The Brazen Strumpet was warm. The Brazen Strumpet was always warm. Bolo fed them stew that had been stew for three days and was, by now, more of a concept than a meal, and Anister paid for it with one of the silver coins he had left, and they sat in the booth by the window and did not talk for a long time.

“I could ask around,” Anister said finally. “Rumors. A gold a head. Something might turn up.”

“Go ahead.”

🎲
He went. He came back forty minutes later and sat down with a small disgusted smile. “One rumor. Same rumor I heard three weeks ago. Some high-level party of evil warriors using the Barrow Maze as a hideout. Not a cult – a hideout, which is apparently different. Same man, same words, same pause before he held out his hand.”
Anister rumor check, 1gp: d20 = 4 -- rolls a rumor he's already heard. 'Powerful evil warrior and his band use the Barrow Maze as a hideout -- not a cult, a lair.'

“What did you tell him?”

“I gave him the gold. I’m not a barbarian.”

“We have twenty rumors in this town,” Clarice said, conversational. “In my experience of towns, twenty is, in fact, a rather large number. Bardstown had seven. Helix is practically cosmopolitan.”

Bancroft laughed again. Two laughs in one day. It was unseasonable.

They talked, quietly, about what to do next. Clarice was in favor of turning around and going back to the Barrow Maze proper – the main entrance, the one the Outriders had not yet gutted, the one they had been meaning to try for weeks. Anister agreed. A week of rubble-breaking for no treasure, he said, was not an adventurer’s plan. It was a stonemason’s plan.

Bancroft did not commit. He looked at his bowl of stew and let the silence do its work.

“The rubble isn’t moving,” he said eventually. “And she isn’t coming back through it. And if she were – if by some chance she were still down there and she were going to come through – she would take longer than we have to wait here eating Bolo’s stew. So. We leave the hole.
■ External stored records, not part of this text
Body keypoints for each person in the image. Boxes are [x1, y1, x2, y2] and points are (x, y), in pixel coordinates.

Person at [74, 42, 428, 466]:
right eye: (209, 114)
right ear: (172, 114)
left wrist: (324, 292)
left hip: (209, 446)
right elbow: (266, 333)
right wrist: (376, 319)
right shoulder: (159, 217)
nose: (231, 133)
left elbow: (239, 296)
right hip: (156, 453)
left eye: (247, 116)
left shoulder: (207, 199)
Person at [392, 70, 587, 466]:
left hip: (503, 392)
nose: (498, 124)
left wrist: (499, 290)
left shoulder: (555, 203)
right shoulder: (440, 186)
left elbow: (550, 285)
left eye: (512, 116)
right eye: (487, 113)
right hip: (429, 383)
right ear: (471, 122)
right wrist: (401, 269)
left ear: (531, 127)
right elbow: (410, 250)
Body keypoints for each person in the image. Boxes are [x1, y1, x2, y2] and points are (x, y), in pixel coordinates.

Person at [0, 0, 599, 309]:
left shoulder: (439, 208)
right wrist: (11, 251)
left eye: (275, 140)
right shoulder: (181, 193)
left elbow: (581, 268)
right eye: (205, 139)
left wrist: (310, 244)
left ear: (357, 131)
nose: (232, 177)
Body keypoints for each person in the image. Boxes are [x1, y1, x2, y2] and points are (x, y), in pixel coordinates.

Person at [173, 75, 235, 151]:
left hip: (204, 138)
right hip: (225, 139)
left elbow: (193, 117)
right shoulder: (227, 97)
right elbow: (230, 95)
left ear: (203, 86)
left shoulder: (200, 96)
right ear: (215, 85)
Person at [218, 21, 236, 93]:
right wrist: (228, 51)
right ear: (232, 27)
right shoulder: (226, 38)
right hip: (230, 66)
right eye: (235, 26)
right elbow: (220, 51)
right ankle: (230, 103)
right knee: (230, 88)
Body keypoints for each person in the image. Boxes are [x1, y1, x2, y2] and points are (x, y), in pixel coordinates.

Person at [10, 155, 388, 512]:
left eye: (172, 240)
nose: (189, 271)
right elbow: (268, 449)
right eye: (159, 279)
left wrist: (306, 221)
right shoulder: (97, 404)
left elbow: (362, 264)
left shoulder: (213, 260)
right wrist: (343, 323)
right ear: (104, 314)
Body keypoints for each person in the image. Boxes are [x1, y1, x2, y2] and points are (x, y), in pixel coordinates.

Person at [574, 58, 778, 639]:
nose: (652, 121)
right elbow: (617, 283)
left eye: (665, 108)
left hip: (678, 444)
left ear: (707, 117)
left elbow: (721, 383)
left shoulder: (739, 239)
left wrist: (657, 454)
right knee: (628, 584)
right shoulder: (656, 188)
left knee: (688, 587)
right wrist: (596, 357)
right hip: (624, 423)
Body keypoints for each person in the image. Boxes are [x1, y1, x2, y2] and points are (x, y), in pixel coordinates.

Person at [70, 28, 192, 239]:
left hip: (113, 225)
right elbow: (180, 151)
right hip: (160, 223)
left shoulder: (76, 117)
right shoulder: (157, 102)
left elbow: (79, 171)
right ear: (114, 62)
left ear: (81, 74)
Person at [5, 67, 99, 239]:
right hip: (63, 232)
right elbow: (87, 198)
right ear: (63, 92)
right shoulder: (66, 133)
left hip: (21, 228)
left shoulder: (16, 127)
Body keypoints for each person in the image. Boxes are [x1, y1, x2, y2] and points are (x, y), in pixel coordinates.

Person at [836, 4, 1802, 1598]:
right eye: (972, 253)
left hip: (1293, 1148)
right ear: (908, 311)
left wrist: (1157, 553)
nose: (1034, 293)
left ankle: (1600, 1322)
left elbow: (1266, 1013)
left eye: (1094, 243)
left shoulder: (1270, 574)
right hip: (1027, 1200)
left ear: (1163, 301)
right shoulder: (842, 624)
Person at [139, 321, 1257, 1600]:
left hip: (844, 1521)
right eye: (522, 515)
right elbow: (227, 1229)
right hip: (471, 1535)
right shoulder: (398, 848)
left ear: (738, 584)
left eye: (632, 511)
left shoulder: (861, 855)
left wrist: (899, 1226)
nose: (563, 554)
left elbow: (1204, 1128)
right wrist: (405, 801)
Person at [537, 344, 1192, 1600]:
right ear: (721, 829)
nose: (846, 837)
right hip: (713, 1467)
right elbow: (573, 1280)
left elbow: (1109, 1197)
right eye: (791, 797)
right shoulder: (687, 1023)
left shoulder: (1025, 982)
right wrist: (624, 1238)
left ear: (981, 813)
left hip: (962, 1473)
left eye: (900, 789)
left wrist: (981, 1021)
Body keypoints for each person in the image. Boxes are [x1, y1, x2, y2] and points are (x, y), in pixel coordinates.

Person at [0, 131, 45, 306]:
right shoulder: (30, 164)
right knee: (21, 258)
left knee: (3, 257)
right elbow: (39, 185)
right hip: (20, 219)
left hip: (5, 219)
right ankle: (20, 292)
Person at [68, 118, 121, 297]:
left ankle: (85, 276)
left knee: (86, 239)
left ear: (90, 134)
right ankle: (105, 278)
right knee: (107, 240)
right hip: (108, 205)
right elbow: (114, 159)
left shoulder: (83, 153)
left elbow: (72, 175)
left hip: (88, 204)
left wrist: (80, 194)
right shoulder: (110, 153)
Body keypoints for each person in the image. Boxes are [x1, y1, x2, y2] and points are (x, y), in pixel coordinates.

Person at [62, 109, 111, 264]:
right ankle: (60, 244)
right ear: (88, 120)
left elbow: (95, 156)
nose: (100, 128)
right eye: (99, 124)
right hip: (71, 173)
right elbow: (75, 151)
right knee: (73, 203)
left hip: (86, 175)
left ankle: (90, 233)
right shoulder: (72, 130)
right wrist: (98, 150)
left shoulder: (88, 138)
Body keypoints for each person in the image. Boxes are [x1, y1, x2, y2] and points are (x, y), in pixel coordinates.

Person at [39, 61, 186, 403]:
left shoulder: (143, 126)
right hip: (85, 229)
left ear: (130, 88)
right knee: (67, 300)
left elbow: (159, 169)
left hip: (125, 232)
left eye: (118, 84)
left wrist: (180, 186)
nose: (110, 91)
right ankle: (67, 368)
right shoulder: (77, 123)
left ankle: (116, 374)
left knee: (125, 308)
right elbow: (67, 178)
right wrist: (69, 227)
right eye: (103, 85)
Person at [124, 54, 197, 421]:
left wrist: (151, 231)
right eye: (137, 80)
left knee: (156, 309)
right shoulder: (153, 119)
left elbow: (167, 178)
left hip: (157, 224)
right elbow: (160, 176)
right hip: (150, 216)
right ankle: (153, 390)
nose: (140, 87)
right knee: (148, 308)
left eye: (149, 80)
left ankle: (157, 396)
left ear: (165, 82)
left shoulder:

We go back when we have better tools, or more hands, or a reason. And in the meantime we do what the rest of you are paid to do.”

“Barrow Maze,” Anister said.

“Barrow Maze. When Irulan is back.”

Clarice raised her cup of watered wine. “To new holes in the ground.”

“To new holes in the ground,” Anister said.

They drank. Bolo, from behind the bar, rang the bell for closing.

Bancroft went up the stairs to the room and sat on the edge of the bed and took off his boots and did not pray, for once, because he did not know what he would have said. He laid the elvish longsword across his knees and looked at his hands – the new calluses on the palms, the smear of toad blood that had dried into the creases of the knuckles, the small spot on the thumb where the pickaxe handle had rubbed a blister and the blister had broken – and thought: I am learning a new set of calluses for a new kind of work, and I am not the man I was when I left Branding Hill, and Riyou is not coming back through a wall of rocks, and Sylvanus does not reach into places where the forest cannot follow, and tomorrow I am going to put my boots back on and walk into a hole in the ground.

It was enough of a thought to sleep on. It had to be.